MegaHAL Turns Twenty-One
medium.comI spent the last couple of weeks rewriting MegaHAL, and it's finally online again after a brief absence.
You can talk with MegaHAL here: http://megahal.kranzky.com/
All source is freely available on GitHub, unencumbered by a license.
The main MegaHAL repository is https://github.com/jasonhutchens/megahal/ It includes a console application and eight built-in personalities, including Sherlock Holmes. And it's easy to hook into its API if you want to build something else with it.
MegaHAL uses Sooth, which is a simple stochastic predictor, written in C but wrapped in a Ruby gem. It's available at https://github.com/jasonhutchens/sooth/ MegaHAL uses five separate Sooth predictors to do its thing. You could build other things with it.

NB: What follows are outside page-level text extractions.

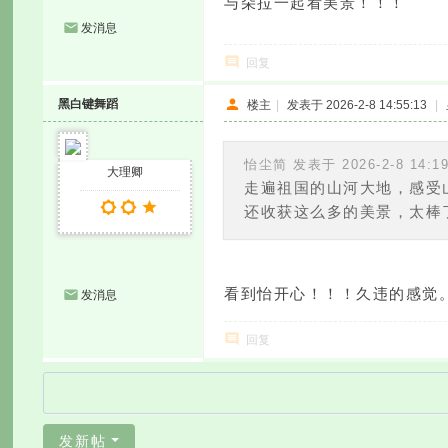
与朵拉一起看美景！！！
发消息
回复
黑白键舞蹈
楼主
|
发表于 2026-2-8 14:55:13
|
怡尘简 发表于 2026-2-8 14:1
大理卿
走遍祖国的山河大地，感受
还收获这么多的美景，太棒了
看到怡开心！！！久违的感觉
发消息
回复
发新帖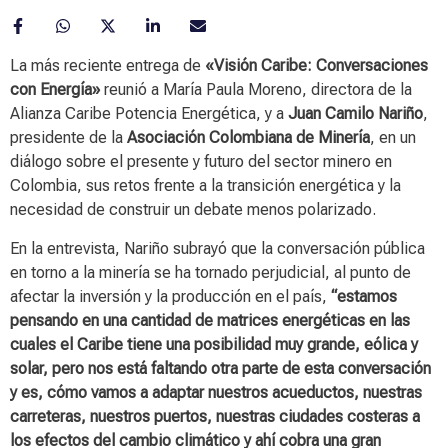
La más reciente entrega de
«Visión Caribe: Conversaciones
con Energía»
reunió a María Paula Moreno, directora de la
Alianza Caribe Potencia Energética, y a
Juan Camilo Nariño
,
presidente de la
Asociación Colombiana de Minería
, en un
diálogo sobre el presente y futuro del sector minero en
Colombia, sus retos frente a la transición energética y la
necesidad de construir un debate menos polarizado.
En la entrevista, Nariño subrayó que la conversación pública
en torno a la minería se ha tornado perjudicial, al punto de
afectar la inversión y la producción en el país,
“estamos
pensando en una cantidad de matrices energéticas en las
cuales el Caribe tiene una posibilidad muy grande, eólica y
solar, pero nos está faltando otra parte de esta conversación
y es, cómo vamos a adaptar nuestros acueductos, nuestras
carreteras, nuestros puertos, nuestras ciudades costeras a
los efectos del cambio climático y ahí cobra una gran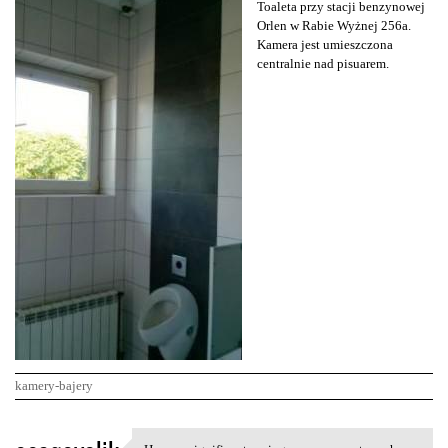
Toaleta przy stacji benzynowej
Orlen w Rabie Wyżnej 256a.
Kamera jest umieszczona
centralnie nad pisuarem.
kamery-bajery
K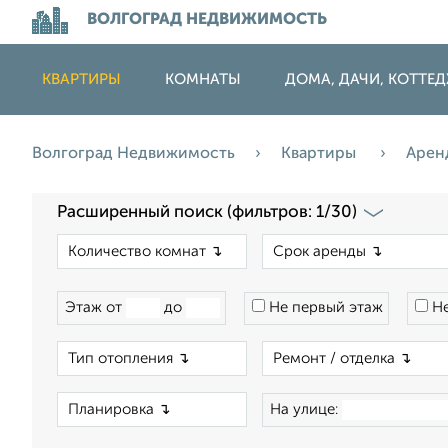
ВОЛГОГРАД НЕДВИЖИМОСТЬ
КВАРТИРЫ
КОМНАТЫ
ДОМА, ДАЧИ, КОТТЕ
Волгоград Недвижимость
Квартиры
Арен
Расширенный поиск (фильтров: 1/30)
×
Этаж от
до
Не первый этаж
Не
×
×
На улице: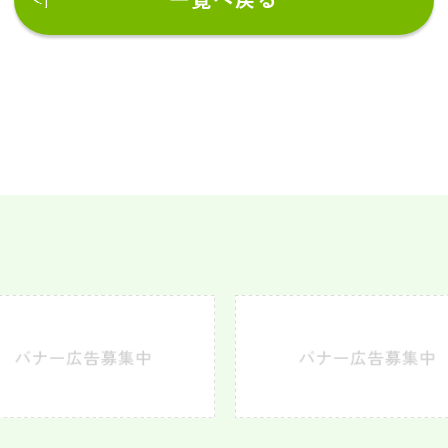
一覧へ戻る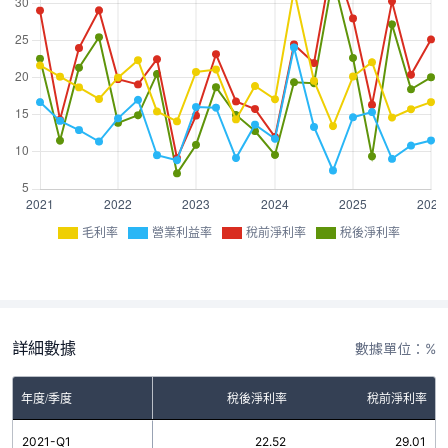
毛利率
營業利益率
稅前淨利率
稅後淨利率
詳細數據
數據單位：%
率
年度/季度
營業利益率
稅後淨利率
稅前淨利率
4
2021-Q1
16.70
22.52
29.01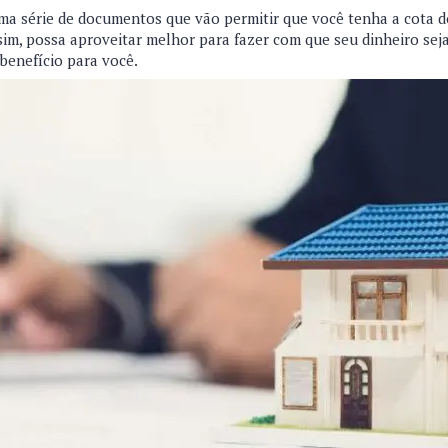
ma série de documentos que vão permitir que você tenha a cota 
sim, possa aproveitar melhor para fazer com que seu dinheiro sej
benefício para você.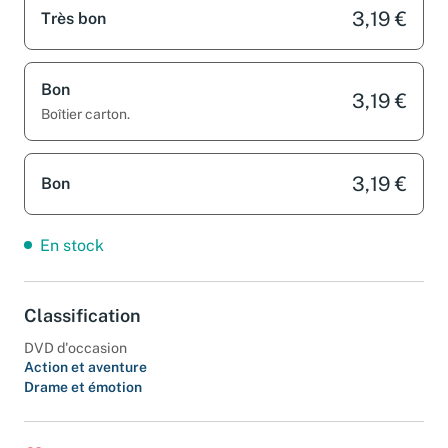
3,19 €
Très bon
Bon
3,19 €
Boîtier carton.
3,19 €
Bon
En stock
Classification
DVD d'occasion
Action et aventure
Drame et émotion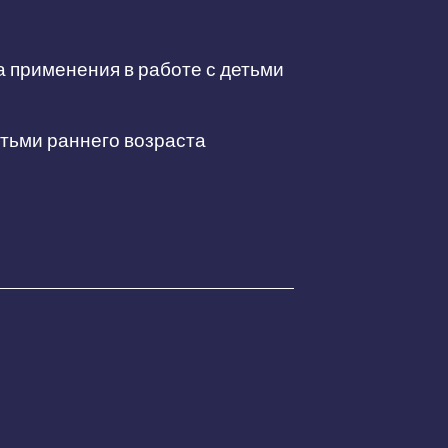
а применения в работе с детьми
етьми раннего возраста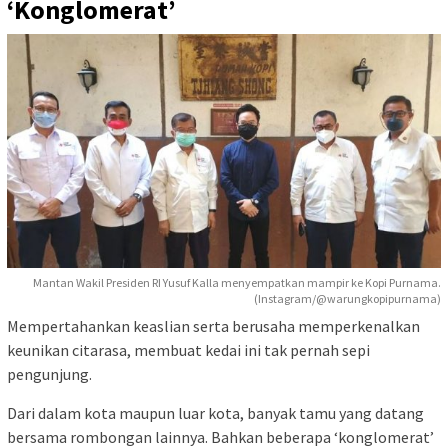
‘Konglomerat’
Mantan Wakil Presiden RI Yusuf Kalla menyempatkan mampir ke Kopi Purnama.
(Instagram/@warungkopipurnama)
Mempertahankan keaslian serta berusaha memperkenalkan
keunikan citarasa, membuat kedai ini tak pernah sepi
pengunjung.
Dari dalam kota maupun luar kota, banyak tamu yang datang
bersama rombongan lainnya. Bahkan beberapa ‘konglomerat’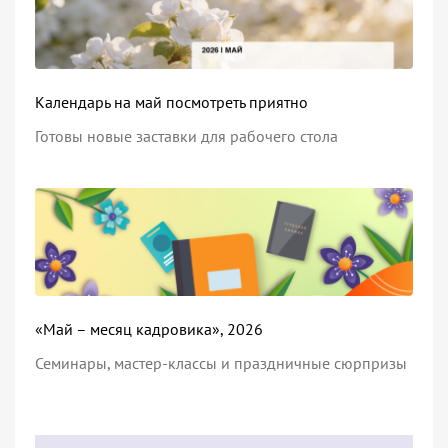
Календарь на май посмотреть приятно
Готовы новые заставки для рабочего стола
«Май – месяц кадровика», 2026
Семинары, мастер-классы и праздничные сюрпризы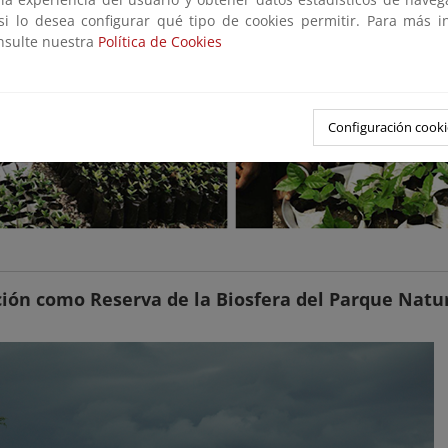
 si lo desea configurar qué tipo de cookies permitir. Para más i
onsulte nuestra
Política de Cookies
Configuración cooki
ión como Reserva de la Biosfera del Parque Natura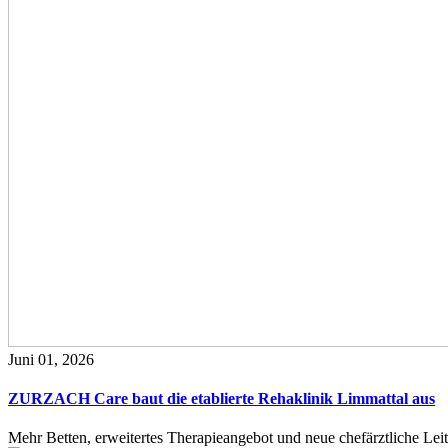
Juni 01, 2026
ZURZACH Care baut die etablierte Rehaklinik Limmattal aus
Mehr Betten, erweitertes Therapieangebot und neue chefärztliche L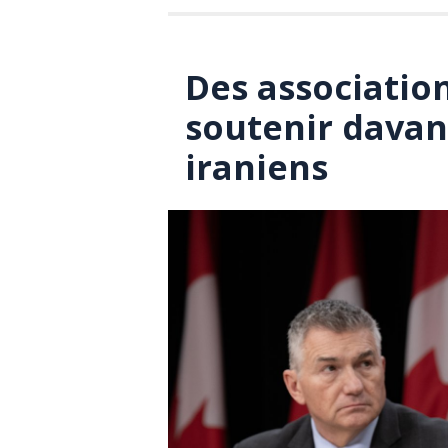
Des associatio
soutenir davan
iraniens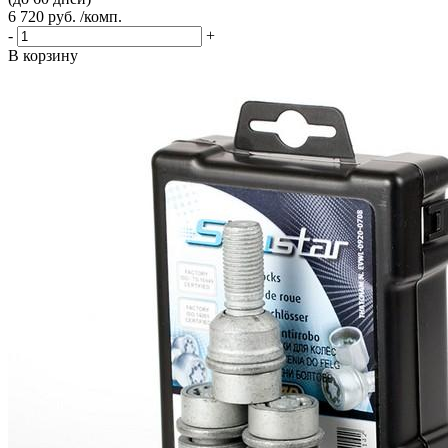
6 720 руб. /комп.
-
+
В корзину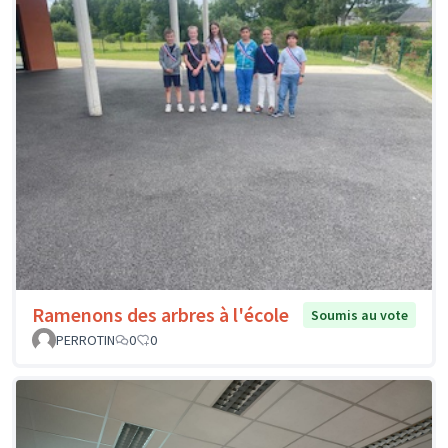
Ramenons des arbres à l'école
Soumis au vote
PERROTIN
0
0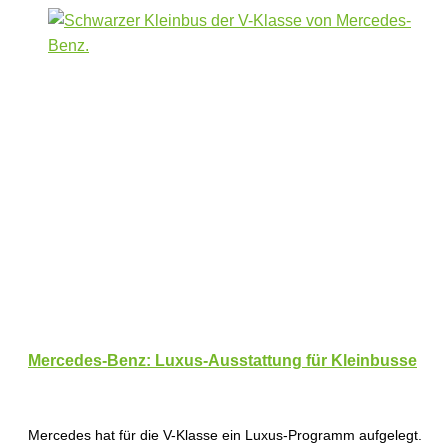
Mercedes-Benz: Luxus-Ausstattung für Kleinbusse
Mercedes hat für die V-Klasse ein Luxus-Programm aufgelegt.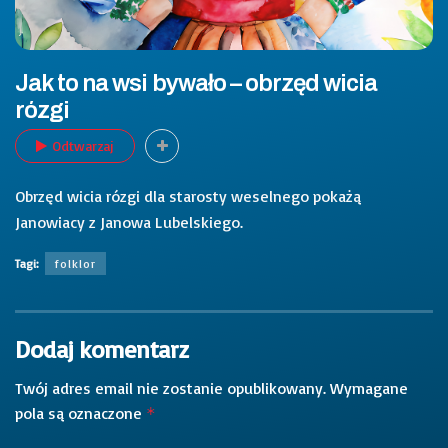
Jak to na wsi bywało – obrzęd wicia
rózgi
Odtwarzaj
Obrzęd wicia rózgi dla starosty weselnego pokażą
Janowiacy z Janowa Lubelskiego.
Tagi:
folklor
Dodaj komentarz
Twój adres email nie zostanie opublikowany.
Wymagane
pola są oznaczone
*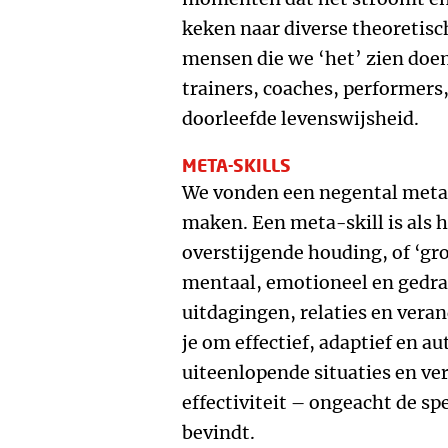
keken naar diverse theoretis
mensen die we ‘het’ zien doen
trainers, coaches, performers
doorleefde levenswijsheid.
META-SKILLS
We vonden een negental meta-sk
maken. Een meta-skill is als 
overstijgende houding, of ‘gro
mentaal, emotioneel en gedr
uitdagingen, relaties en vera
je om effectief, adaptief en a
uiteenlopende situaties en verg
effectiviteit – ongeacht de sp
bevindt.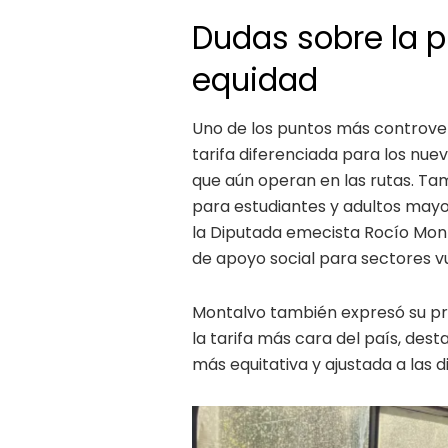
Dudas sobre la p
equidad
Uno de los puntos más controver
tarifa diferenciada para los nue
que aún operan en las rutas. Ta
para estudiantes y adultos mayo
la Diputada emecista Rocío Mont
de apoyo social para sectores v
Montalvo también expresó su pre
la tarifa más cara del país, des
más equitativa y ajustada a las d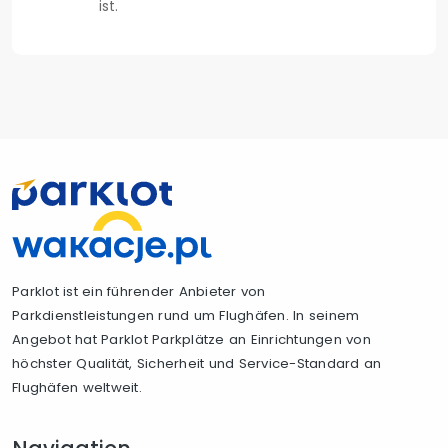
ist.
Parklot ist ein führender Anbieter von
Parkdienstleistungen rund um Flughäfen. In seinem
Angebot hat Parklot Parkplätze an Einrichtungen von
höchster Qualität, Sicherheit und Service-Standard an
Flughäfen weltweit.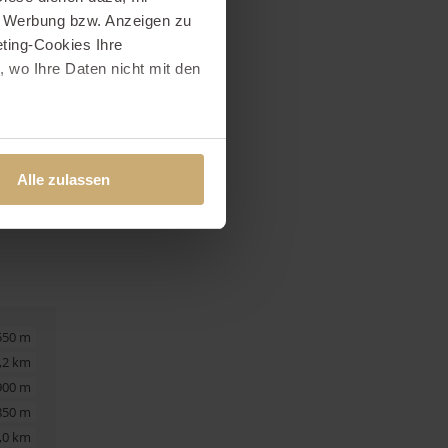
e Werbung bzw. Anzeigen zu
ting-Cookies Ihre
 wo Ihre Daten nicht mit den
t "Alle ablehnen". Weitere
und dem
Impressum
.
Alle zulassen
550 m
,2 km
900 m
850 m
,0 km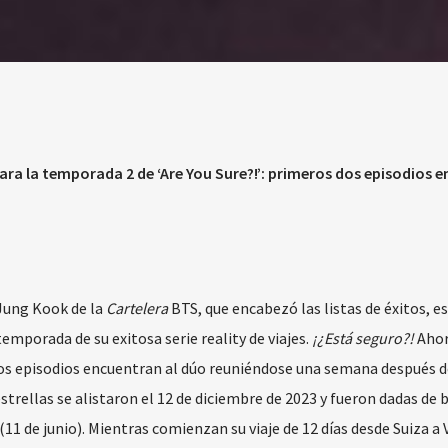
ra la temporada 2 de ‘Are You Sure?!’: primeros dos episodios e
 Jung Kook de la
Cartelera
BTS, que encabezó las listas de éxitos, e
emporada de su exitosa serie reality de viajes.
¡¿Está seguro?!
Aho
vos episodios encuentran al dúo reuniéndose una semana después d
trellas se alistaron el 12 de diciembre de 2023 y fueron dadas de 
11 de junio). Mientras comienzan su viaje de 12 días desde Suiza a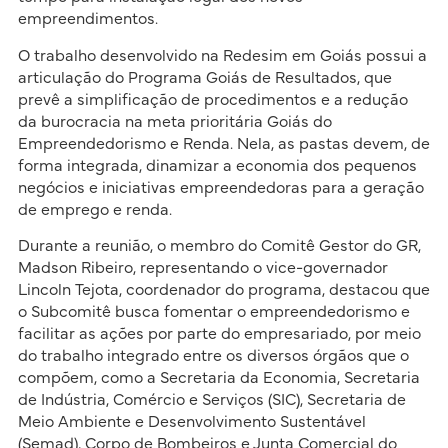
empreendimentos.
O trabalho desenvolvido na Redesim em Goiás possui a
articulação do Programa Goiás de Resultados, que
prevê a simplificação de procedimentos e a redução
da burocracia na meta prioritária Goiás do
Empreendedorismo e Renda. Nela, as pastas devem, de
forma integrada, dinamizar a economia dos pequenos
negócios e iniciativas empreendedoras para a geração
de emprego e renda.
Durante a reunião, o membro do Comitê Gestor do GR,
Madson Ribeiro, representando o vice-governador
Lincoln Tejota, coordenador do programa, destacou que
o Subcomitê busca fomentar o empreendedorismo e
facilitar as ações por parte do empresariado, por meio
do trabalho integrado entre os diversos órgãos que o
compõem, como a Secretaria da Economia, Secretaria
de Indústria, Comércio e Serviços (SIC), Secretaria de
Meio Ambiente e Desenvolvimento Sustentável
(Semad), Corpo de Bombeiros e Junta Comercial do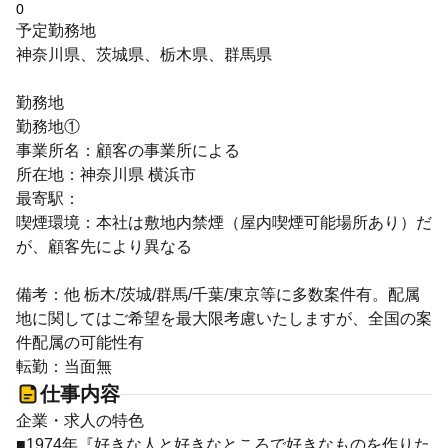
0
予定勤務地
神奈川県、茨城県、栃木県、群馬県
勤務地
勤務地①
事業所名：顧客の事業所による
所在地：神奈川県 横浜市
最寄駅：
喫煙環境：本社は敷地内禁煙（屋内喫煙可能場所あり）だ
が、顧客先により異なる
備考：他 栃木/茨城/群馬/千葉/東京等に多数案件有。配属
地に関してはご希望を最大限考慮いたしますが、全国の案
件配属の可能性有
転勤：当面無
仕事内容
企業・求人の特色
■1974年『好きな人と好きなところで好きなものを作りた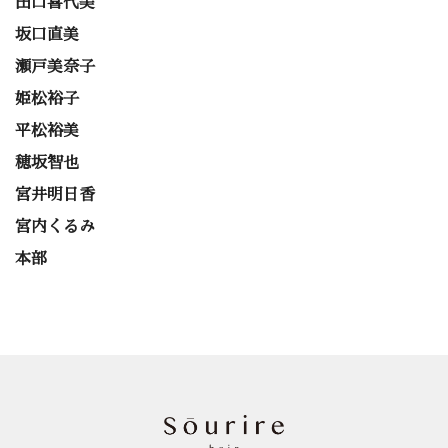
田口喜代美
坂口直美
瀬戸美奈子
姫松裕子
平松裕美
穂坂智也
宮井明日香
宮内くるみ
本部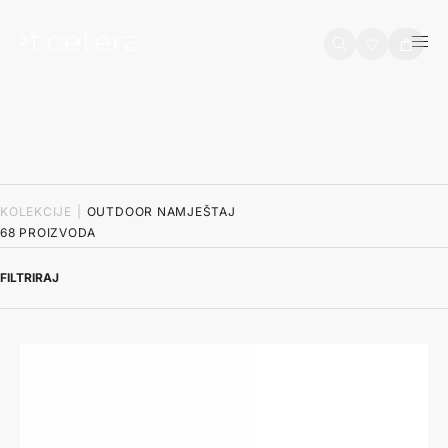
na sadržaj
Košarica
KOLEKCIJE
|
OUTDOOR NAMJEŠTAJ
68 PROIZVODA
FILTRIRAJ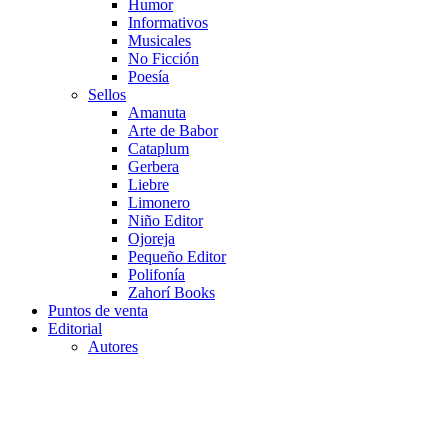
Humor
Informativos
Musicales
No Ficción
Poesía
Sellos
Amanuta
Arte de Babor
Cataplum
Gerbera
Liebre
Limonero
Niño Editor
Ojoreja
Pequeño Editor
Polifonía
Zahorí Books
Puntos de venta
Editorial
Autores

Finally, the code for the server itself is available at https://github.com/jasonhutchens/megahal-server/ It's a Rails 4.2 app with a crappy Bootstrap theme. A basic REST api hooks things up, and a daemonized version of MegaHAL processes the queue of jobs coming in from the world.
Have fun, I'm looking forward to seeing how warped the online personality becomes, and how big the brain file grows.
Share and Enjoy!
I miss the old eggdrop IRC module. Anyone working on anything modern?
I still can get eggdrop and the module to compile fairly easily, and it works for the most part but the code is fairly old and not the best.
Thanks :)
I had some fun moments hooking Megahal up to IRC myself :-)
Nice work! I remember wrapping the old MegaHAL in a Ruby module, and here you are rewriting the whole thing in Ruby :)
One nitpick about the web app: if you reach the bottom of the page you can't see the answers anymore, can you add an auto-scroll?
Thanks for the feedback; I did try to do the autoscroll, so sorry it's not working. Will attempt a fix soon...
OK, fixed the autoscroll I think. Let me know if it does / doesn't work for you.
Very cool. Years back I attempted to write a web app in Python to chat with MegaHAL, and though I managed to get something working, I was in way over my head at the time and the app had too many bugs to release to the public.